Because I have been taught that I am a sexual object, whether because the clothes I wear might cause someone to abuse me or that I have to watch the way I act or else I “have it coming.” I understand that in these times those things are a matter of safety, even life or death for me. And that is fucked up.
Because when I wear an outfit that makes me feel sexy I feel equally guilty for having the audacity to dress in a way I’ve been taught is wrong. Because I am a sexy being, and I’ve been taught that I shouldn’t be, but that paradoxically I’m supposed to have sex with all the guys because I owe it to them. Because I feel equally afraid of what could happen to me if I dress like I know I’m an attractive girl.
Because it’s simply ingrained in our society that girls owe sex to guys, and consensual sex is something that actually needs to be talked about.
Because sex education programs do such a terrible job of this and rarely discuss birth-control methods with women in depth, or even at all, and they are incredibly heterocentric and biased.
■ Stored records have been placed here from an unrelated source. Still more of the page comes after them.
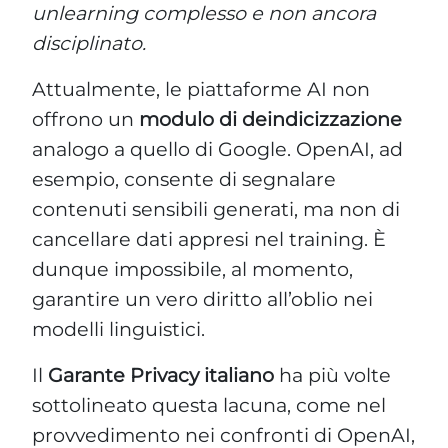
unlearning complesso e non ancora
disciplinato.
Attualmente, le piattaforme AI non
offrono un
modulo di deindicizzazione
analogo a quello di Google. OpenAI, ad
esempio, consente di segnalare
contenuti sensibili generati, ma non di
cancellare dati appresi nel training. È
dunque impossibile, al momento,
garantire un vero diritto all’oblio nei
modelli linguistici.
Il
Garante Privacy italiano
ha più volte
sottolineato questa lacuna, come nel
provvedimento nei confronti di OpenAI,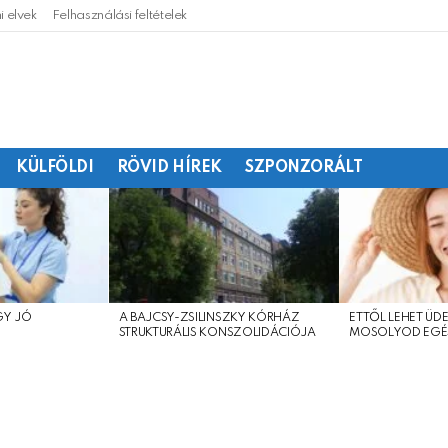
 elvek
Felhasználási feltételek
KÜLFÖLDI
RÖVID HÍREK
SZPONZORÁLT
GY JÓ
A BAJCSY-ZSILINSZKY KÓRHÁZ
ETTŐL LEHET ÜDE
?
STRUKTURÁLIS KONSZOLIDÁCIÓJA
MOSOLYOD EGÉ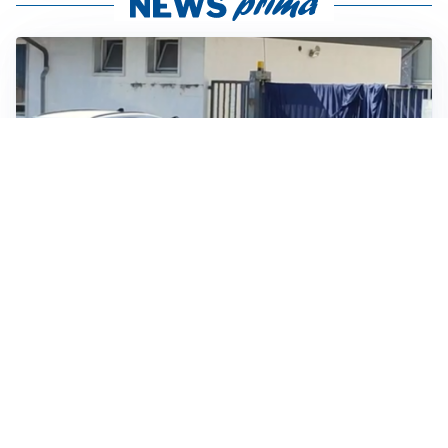
TRAGEDIA
Incidenti sul lavoro, operaio muore schiacciato da
alcune lastre di marmo a Carrara
IN GERMANIA
Aeroporto Lipsia: un drone urta un cargo DHL, un altro
trovato con esplosivo vicino a un aereo ucraino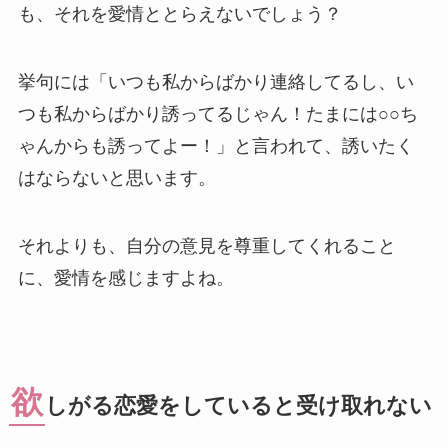
も、それを愛情ととらえないでしょう？
挙句には「いつも私からばかり連絡してるし、い
つも私からばかり誘ってるじゃん！たまには○○ち
ゃんからも誘ってよー！」と言われて、誘いたく
はならないと思います。
それよりも、自分の意見を尊重してくれること
に、愛情を感じますよね。
欲
しがる恋愛をしていると受け取れない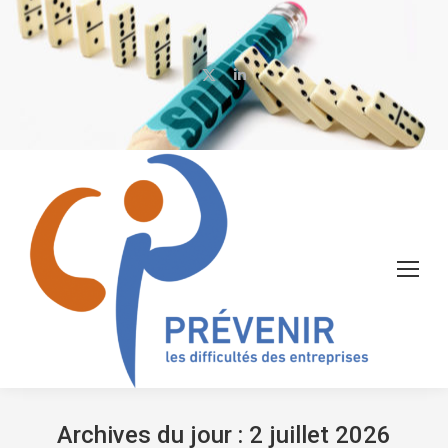
X
LinkedIn
page
page
opens
opens
in
in
new
new
window
window
Archives du jour :
2 juillet 2026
Because obviously a woman thinking for herself or being in control of her own body is dangerous, and we need to de-educate her or she’ll see the injustices we’ve been doing.
Because I am mocked or disregarded for thinking for myself.
Because rape culture is a huge problem, from the actual sheer amount of sexual assaults happening to songs with lyrics along the lines of “mmm gurl you hot come on I know you want it come make out with me now” to boys “accidentally” brushing up against my butt or my chest. Because this happens to every girl I know, and it still gets told off with the same “boys will be boys.”
Because I’ll get told I’m “just being an angry feminist again” when I try to call these issues to attention.
Because identifying as a feminist can be anything from something that’ll get you laughed at to something downright dangerous.
Because there are so many more issues, and I can’t fit them into a single post, or ten posts, or a hundred posts.
Because inevitably someone, or multiple someones, will comment on this calling me dirty names and saying I’m blowing the whole issue out of proportion. And that’s if I’m lucky.